Une première étape qui favorisera l’essor de la certification
Le WWF salue la décision des députés européens d’agir contre l’exploitation illégale des forêts. Ce vote est l’aboutissement de dix ans d’efforts des principales ONG environnementales.
"Il y a un an, les ministres européens de l’Agriculture avaient échoué à s’accorder sur une loi ambitieuse. Maintenant, ils doivent montrer leur volonté d’interdire les activités illégales dans le secteur forestier en veillant à l’entière application de ces nouvelles règles et en punissant les entreprises qui ne s’y conforment pas. Toutefois, le règlement ne concerne que la dimension légale des produits et ne constitue qu’une première étape qui va faciliter l’arrivée sur le marché des produits éco-certifiés crédibles" détaille Jean Bakouma
L’Union européenne est l’un des principaux importateurs mondiaux de bois : une part importante de ces importations (16-19%) provient de l’exploitation illégale des forêts. Or la déforestation est responsable d’environ 20% des émissions de gaz à effet de serre et les forêts abritent plus de la moitié de la biodiversité terrestre. 350 millions de personnes à travers le monde dépendent intégralement des écosystèmes forestiers pour leur subsistance.

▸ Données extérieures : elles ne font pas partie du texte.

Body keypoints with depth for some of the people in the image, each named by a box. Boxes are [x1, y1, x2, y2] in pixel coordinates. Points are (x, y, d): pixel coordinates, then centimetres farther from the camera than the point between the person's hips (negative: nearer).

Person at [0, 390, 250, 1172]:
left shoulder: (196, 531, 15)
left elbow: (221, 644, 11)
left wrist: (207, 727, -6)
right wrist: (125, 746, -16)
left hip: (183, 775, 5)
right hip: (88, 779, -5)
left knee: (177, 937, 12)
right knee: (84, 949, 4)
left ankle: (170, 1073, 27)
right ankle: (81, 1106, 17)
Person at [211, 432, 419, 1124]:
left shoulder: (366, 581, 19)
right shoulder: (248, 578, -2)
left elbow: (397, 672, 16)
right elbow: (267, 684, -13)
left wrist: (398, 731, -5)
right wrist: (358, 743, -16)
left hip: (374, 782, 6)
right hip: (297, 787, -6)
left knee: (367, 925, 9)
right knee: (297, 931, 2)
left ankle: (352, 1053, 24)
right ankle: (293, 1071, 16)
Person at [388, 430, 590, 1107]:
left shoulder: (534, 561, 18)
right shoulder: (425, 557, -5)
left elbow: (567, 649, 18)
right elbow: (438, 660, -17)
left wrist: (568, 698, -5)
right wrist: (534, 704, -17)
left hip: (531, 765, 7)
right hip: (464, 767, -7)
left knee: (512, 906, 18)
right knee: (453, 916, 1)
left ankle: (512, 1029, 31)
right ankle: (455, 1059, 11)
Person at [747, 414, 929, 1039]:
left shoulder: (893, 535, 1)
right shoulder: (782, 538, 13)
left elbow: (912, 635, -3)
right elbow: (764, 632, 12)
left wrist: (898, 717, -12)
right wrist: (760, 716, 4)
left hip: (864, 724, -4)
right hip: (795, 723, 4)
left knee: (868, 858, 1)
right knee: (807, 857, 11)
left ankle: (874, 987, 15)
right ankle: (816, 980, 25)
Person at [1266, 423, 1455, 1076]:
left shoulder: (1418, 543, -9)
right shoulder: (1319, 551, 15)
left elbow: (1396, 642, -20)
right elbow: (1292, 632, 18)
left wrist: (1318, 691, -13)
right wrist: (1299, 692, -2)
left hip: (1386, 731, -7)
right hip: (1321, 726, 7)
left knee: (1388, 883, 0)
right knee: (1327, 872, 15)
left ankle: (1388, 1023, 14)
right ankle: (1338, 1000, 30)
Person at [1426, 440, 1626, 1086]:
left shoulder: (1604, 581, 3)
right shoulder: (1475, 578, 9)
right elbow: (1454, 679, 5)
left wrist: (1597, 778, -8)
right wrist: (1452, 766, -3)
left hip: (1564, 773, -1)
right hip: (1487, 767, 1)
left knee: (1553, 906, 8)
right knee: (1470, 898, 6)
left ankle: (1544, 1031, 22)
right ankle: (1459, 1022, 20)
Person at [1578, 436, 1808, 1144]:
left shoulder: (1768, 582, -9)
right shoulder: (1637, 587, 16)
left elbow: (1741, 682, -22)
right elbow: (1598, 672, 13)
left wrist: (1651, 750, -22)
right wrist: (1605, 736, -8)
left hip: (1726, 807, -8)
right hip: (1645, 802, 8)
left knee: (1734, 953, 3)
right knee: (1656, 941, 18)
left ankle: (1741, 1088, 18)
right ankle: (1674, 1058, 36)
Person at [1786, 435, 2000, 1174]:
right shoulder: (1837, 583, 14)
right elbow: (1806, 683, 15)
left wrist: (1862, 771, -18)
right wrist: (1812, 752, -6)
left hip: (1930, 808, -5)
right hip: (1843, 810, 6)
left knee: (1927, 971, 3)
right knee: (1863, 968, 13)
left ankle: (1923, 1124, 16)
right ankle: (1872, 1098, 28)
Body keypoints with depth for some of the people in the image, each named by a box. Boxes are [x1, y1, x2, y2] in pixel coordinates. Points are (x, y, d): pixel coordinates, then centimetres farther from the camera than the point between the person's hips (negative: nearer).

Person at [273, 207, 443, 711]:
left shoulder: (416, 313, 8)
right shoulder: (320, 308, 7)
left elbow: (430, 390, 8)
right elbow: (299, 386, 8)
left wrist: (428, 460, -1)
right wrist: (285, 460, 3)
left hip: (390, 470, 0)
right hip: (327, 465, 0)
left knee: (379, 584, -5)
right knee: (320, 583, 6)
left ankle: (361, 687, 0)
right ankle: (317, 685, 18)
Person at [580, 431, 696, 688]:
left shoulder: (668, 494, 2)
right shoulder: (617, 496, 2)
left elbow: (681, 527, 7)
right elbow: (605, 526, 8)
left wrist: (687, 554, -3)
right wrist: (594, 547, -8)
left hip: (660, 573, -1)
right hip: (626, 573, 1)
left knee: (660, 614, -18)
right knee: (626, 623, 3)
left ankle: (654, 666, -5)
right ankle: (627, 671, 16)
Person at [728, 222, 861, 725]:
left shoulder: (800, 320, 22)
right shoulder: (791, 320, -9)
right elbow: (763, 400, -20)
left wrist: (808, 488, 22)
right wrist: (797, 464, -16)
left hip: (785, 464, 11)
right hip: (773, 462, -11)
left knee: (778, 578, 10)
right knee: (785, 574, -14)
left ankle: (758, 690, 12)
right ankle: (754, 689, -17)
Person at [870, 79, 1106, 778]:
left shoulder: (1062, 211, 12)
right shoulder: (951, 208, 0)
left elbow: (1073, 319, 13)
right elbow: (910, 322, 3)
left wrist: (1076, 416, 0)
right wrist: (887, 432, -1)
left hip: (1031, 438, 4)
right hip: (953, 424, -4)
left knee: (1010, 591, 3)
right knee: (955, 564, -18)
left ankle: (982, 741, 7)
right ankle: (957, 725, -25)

L’équivalent d’un terrain de football de forêt tropicale disparaît toutes les deux secondes.
– Les points positifs : Le nouveau règlement va envoyer un signal clair au marché sur la prohibition du bois illégal. Elle devrait aussi conduire à des changements systémiques dans l’industrie du bois. Les sociétés opérant sur le marché de l’Union Européenne vont devoir établir un système de traçabilité des produits bois en aval (jusqu’au premier point de vente). De plus, les entreprises vendant du bois en Europe et les propriétaires forestiers vont devoir établir un système de traçabilité amont sur le pays d’origine et vérifier le risque de bois illégal. La combinaison des deux systèmes de traçabilté "amont-aval" aidera à assurer la légalité du bois du pays d’exploitation au dernier point de vente. Les fraudeurs pourront être sanctionnés d’une amende, proportionnelle au dommage environnemental et aux pertes économiques résultant de leur infraction. Enfin, la loi renforcera significativement le programme FLEGT, une série d’accords bilatéraux entre l’UE et les pays tropicaux, destiné à empêcher l’entrée de bois illégal sur le marché européen.
– Les points négatifs : les Etats membres se sont opposés à la proposition du parlement de créer, au niveau européen, des peines planchers et des sanctions ce qui créera des inégalités entre les différents acteurs. Entre autres insuffisances, les papiers imprimés ont été exemptés de la réglementation pour, au moins, les cinq prochaines années. Selon la Confédération Européenne des Industries du Papier, les produits imprimés importés chaque année représentent environ 3,2 milliards d’euros. Enfin, la date d’application de la loi est trop tardive, deux ans après l’entrée en vigueur, et les Etats membres se sont opposés à une modification de la Directive sur la protection de l’environnement par le droit pénal visant à ajouter l’exploitation illégale du bois et le commerce lié à la liste des crimes environnementaux qui requièrent des sanctions pénales dans l’UE.
[1] Dans le monde, 20% à 50% de l’exploitation mondiale de bois serait illégale (PNUE et Interpol 2012). L’exploitation illégale de bois se produit majoritairement dans les pays tropicaux. Au Cameroun, 50% de l’exploitation de bois serait illégale. On passe à 55% en Indonésie (Chatam House 2010) et 80% en Bolivie (Banque Mondiale, 2012).